TASK DETAILS » Using the entries below, write out the line with "Per pixel u", the line with "321 126 2.09", and every line in between, exactly as each is written.
(INPUT RECORDS)
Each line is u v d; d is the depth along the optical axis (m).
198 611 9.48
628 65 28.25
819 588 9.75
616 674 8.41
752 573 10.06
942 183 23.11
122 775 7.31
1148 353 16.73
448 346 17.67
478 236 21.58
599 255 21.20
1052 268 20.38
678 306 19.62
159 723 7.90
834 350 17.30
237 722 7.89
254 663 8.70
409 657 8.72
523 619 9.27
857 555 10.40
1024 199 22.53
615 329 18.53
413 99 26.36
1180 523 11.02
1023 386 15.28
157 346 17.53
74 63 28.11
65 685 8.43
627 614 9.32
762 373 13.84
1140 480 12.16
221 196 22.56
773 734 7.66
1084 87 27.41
(End INPUT RECORDS)
(INPUT RECORDS)
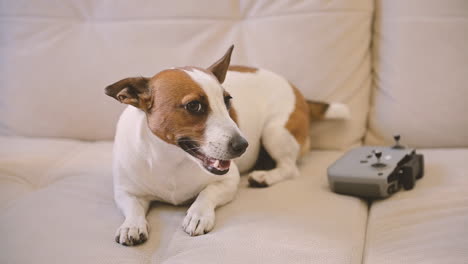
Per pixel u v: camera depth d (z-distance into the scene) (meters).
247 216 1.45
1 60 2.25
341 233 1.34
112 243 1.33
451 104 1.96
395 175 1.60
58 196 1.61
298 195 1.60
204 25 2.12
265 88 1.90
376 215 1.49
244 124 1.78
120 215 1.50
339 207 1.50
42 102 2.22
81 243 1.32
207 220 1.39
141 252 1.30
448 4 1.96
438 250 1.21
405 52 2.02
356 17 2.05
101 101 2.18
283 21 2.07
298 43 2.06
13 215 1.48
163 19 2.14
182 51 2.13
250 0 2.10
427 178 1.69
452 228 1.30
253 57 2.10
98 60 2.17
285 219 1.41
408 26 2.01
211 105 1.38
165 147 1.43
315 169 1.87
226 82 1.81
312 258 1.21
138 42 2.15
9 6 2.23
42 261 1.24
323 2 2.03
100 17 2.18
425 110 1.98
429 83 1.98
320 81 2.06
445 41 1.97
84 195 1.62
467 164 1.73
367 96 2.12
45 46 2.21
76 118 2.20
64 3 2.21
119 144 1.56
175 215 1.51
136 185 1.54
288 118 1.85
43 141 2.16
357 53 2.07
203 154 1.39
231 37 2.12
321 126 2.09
(End INPUT RECORDS)
ANSWER TO THIS EXERCISE »
Per pixel u v: camera depth d (z-distance into the scene) (meters).
247 216 1.45
1 60 2.25
341 233 1.34
112 243 1.33
451 104 1.96
395 175 1.60
58 196 1.61
298 195 1.60
204 25 2.12
265 88 1.90
376 215 1.49
244 124 1.78
120 215 1.50
339 207 1.50
42 102 2.22
81 243 1.32
207 220 1.39
141 252 1.30
448 4 1.96
438 250 1.21
405 52 2.02
356 17 2.05
101 101 2.18
283 21 2.07
298 43 2.06
13 215 1.48
163 19 2.14
182 51 2.13
250 0 2.10
427 178 1.69
452 228 1.30
253 57 2.10
98 60 2.17
285 219 1.41
408 26 2.01
211 105 1.38
165 147 1.43
315 169 1.87
226 82 1.81
312 258 1.21
138 42 2.15
9 6 2.23
42 261 1.24
323 2 2.03
100 17 2.18
425 110 1.98
429 83 1.98
320 81 2.06
445 41 1.97
84 195 1.62
467 164 1.73
367 96 2.12
45 46 2.21
76 118 2.20
64 3 2.21
119 144 1.56
175 215 1.51
136 185 1.54
288 118 1.85
43 141 2.16
357 53 2.07
203 154 1.39
231 37 2.12
321 126 2.09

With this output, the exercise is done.